Mas, ao mesmo tempo, a maioria rejeita governos militares, e considera a democracia o melhor sistema político existente. Porém, em relação ao estado da democracia, 51% da média mundial acreditam que “a democracia funciona muito bem ou bem” em seu respectivo país.
O Brasil está bem abaixo dessa média, pois apenas 23% consideram que aqui a democracia funciona bem. Só estamos melhores que a Croácia. As maiores preocupações do brasileiro são hoje o desemprego, a insegurança, a desigualdade e a perda do poder de compra.
O apoio à democracia também esbarra na busca de eficiência do sistema, pois 30% dos entrevistados gostariam de ter à frente do governo “um homem forte, que não se preocupe com o parlamento nem com as eleições”.
Dominique Reynié considera preocupante esse índice, e destaca que, pela primeira vez o mundo democrático é confrontado com o fato de que os países que mais produzem riqueza hoje não são democráticos.
Mesmo que existam dados para preocupação, como constatar que regimes militares são apoiados por 21% dos cidadãos – o Brasil puxa essa média para cima, pois entre nós 45% preferem esta hipótese -, Dominique Reynié acha que existe espaço político para aperfeiçoar o sistema democrático, que ainda é o preferido no mundo.
O embaixador do Chile no Brasil, Fernando Schimidt, diz que em seu país, apesar do grau de violência alcançado nas manifestações – ou talvez até por isso mesmo -, houve condições de aproximar os partidos não radicais para um grande acordo nacional que desembocará na Constituinte, depois de uma consulta popular.

Dados de coordenadas das caixas delimitadoras

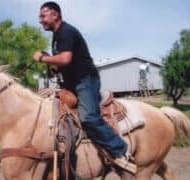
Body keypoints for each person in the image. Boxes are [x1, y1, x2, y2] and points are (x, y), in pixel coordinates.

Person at [33, 1, 136, 173]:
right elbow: (64, 64)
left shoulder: (66, 31)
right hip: (73, 84)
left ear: (55, 15)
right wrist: (53, 68)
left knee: (88, 117)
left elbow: (65, 58)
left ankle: (120, 152)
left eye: (43, 16)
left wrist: (42, 58)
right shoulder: (57, 36)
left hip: (85, 81)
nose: (40, 20)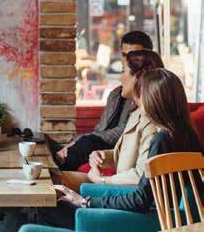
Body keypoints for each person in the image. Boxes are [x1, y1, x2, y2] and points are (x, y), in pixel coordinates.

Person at [0, 47, 164, 232]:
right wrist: (105, 156)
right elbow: (128, 157)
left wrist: (100, 183)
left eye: (123, 71)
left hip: (120, 195)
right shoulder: (136, 113)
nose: (119, 77)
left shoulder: (152, 125)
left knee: (51, 198)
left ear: (139, 77)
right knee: (52, 188)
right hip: (116, 188)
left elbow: (141, 177)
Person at [54, 68, 203, 213]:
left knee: (54, 209)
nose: (138, 98)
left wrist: (86, 201)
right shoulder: (188, 135)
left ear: (152, 100)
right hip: (177, 216)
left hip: (155, 220)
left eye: (142, 93)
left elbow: (141, 199)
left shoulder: (162, 139)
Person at [55, 30, 154, 171]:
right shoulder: (116, 94)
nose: (127, 61)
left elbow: (125, 132)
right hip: (99, 147)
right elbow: (100, 129)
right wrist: (75, 143)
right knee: (58, 147)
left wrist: (83, 141)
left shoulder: (149, 95)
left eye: (134, 56)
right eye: (124, 55)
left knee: (85, 143)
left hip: (122, 148)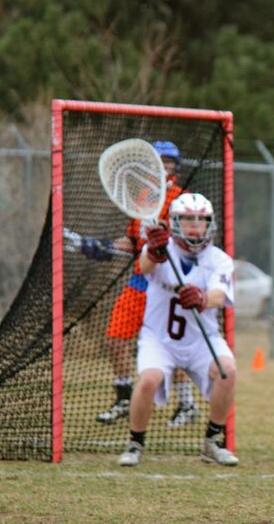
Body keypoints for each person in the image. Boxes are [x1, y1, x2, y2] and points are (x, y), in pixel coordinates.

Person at [82, 141, 200, 428]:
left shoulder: (181, 199)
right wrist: (105, 247)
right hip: (138, 281)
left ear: (175, 166)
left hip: (167, 285)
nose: (164, 166)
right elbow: (134, 241)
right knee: (114, 338)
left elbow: (190, 239)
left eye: (169, 162)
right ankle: (124, 398)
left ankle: (187, 403)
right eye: (159, 161)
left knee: (172, 346)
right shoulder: (143, 198)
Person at [117, 192, 238, 467]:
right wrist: (153, 252)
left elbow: (219, 296)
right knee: (149, 379)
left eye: (200, 220)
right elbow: (144, 266)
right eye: (187, 219)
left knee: (227, 371)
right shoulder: (161, 251)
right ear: (174, 222)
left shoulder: (219, 259)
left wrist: (203, 298)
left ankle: (213, 442)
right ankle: (135, 443)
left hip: (201, 338)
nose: (195, 226)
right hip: (159, 338)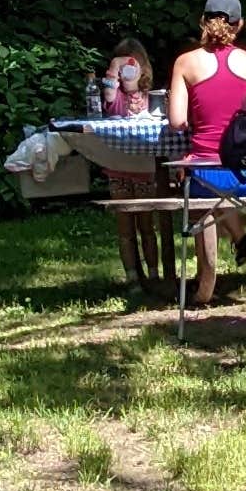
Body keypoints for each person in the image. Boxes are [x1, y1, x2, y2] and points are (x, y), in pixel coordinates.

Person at [167, 0, 246, 310]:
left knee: (202, 182)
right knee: (220, 183)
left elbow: (176, 121)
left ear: (202, 22)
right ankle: (241, 240)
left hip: (208, 173)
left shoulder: (186, 63)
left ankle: (205, 285)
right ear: (241, 25)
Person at [99, 33, 165, 296]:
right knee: (125, 228)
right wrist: (114, 69)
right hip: (118, 169)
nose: (127, 72)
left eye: (132, 66)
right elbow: (107, 94)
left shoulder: (151, 98)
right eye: (122, 68)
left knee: (147, 226)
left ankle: (153, 274)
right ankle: (132, 278)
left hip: (144, 170)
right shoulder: (114, 99)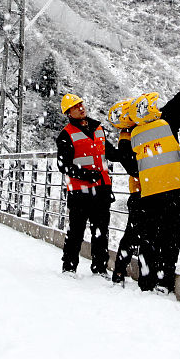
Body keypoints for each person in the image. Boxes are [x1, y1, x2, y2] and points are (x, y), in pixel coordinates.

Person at [118, 66, 180, 293]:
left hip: (148, 193)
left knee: (148, 239)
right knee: (171, 237)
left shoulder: (133, 135)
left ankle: (146, 280)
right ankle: (165, 282)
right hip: (173, 188)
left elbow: (131, 165)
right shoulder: (166, 123)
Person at [55, 92, 124, 275]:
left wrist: (129, 150)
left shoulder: (97, 128)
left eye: (81, 104)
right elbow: (63, 165)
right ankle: (69, 268)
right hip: (79, 192)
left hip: (101, 189)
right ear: (69, 113)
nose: (81, 107)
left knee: (101, 231)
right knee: (76, 231)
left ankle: (100, 268)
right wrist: (86, 174)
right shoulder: (66, 135)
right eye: (76, 106)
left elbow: (110, 153)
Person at [106, 99, 143, 285]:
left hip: (143, 190)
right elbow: (130, 164)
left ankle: (122, 270)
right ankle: (120, 271)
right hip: (140, 191)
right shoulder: (127, 135)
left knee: (135, 234)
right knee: (134, 234)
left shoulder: (132, 133)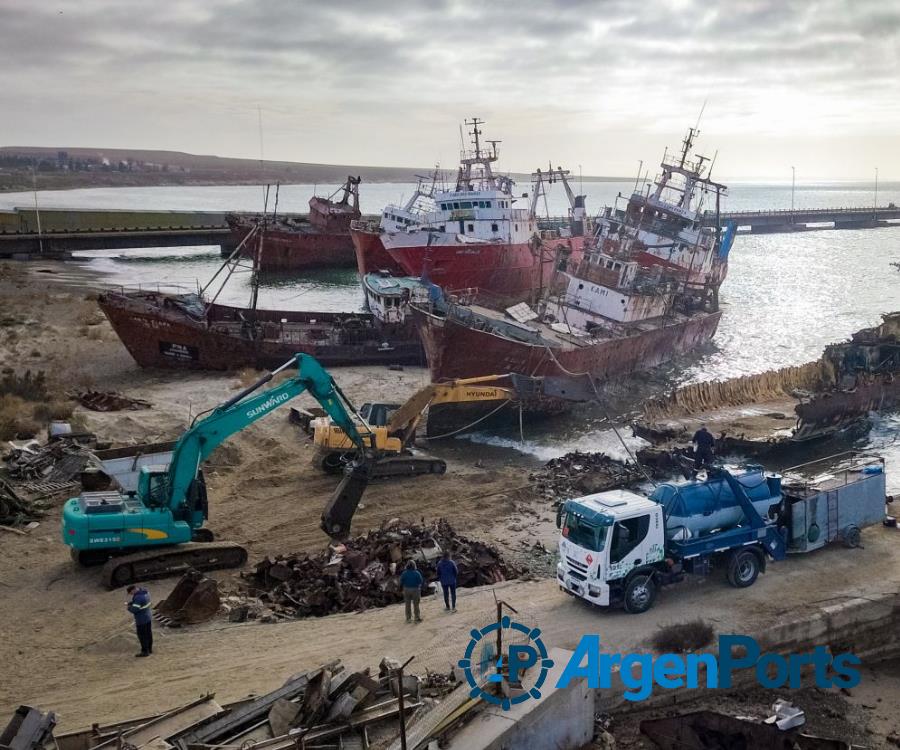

Objetivo do exercício: Repita fielmente, no trecho sobre a democracia, tudo o que vai de "Mas, ao mesmo" até "seu respectivo país.". Os registros não são necessários para resolver o exercício.

Campo de resposta:
Mas, ao mesmo tempo, a maioria rejeita governos militares, e considera a democracia o melhor sistema político existente. Porém, em relação ao estado da democracia, 51% da média mundial acreditam que “a democracia funciona muito bem ou bem” em seu respectivo país.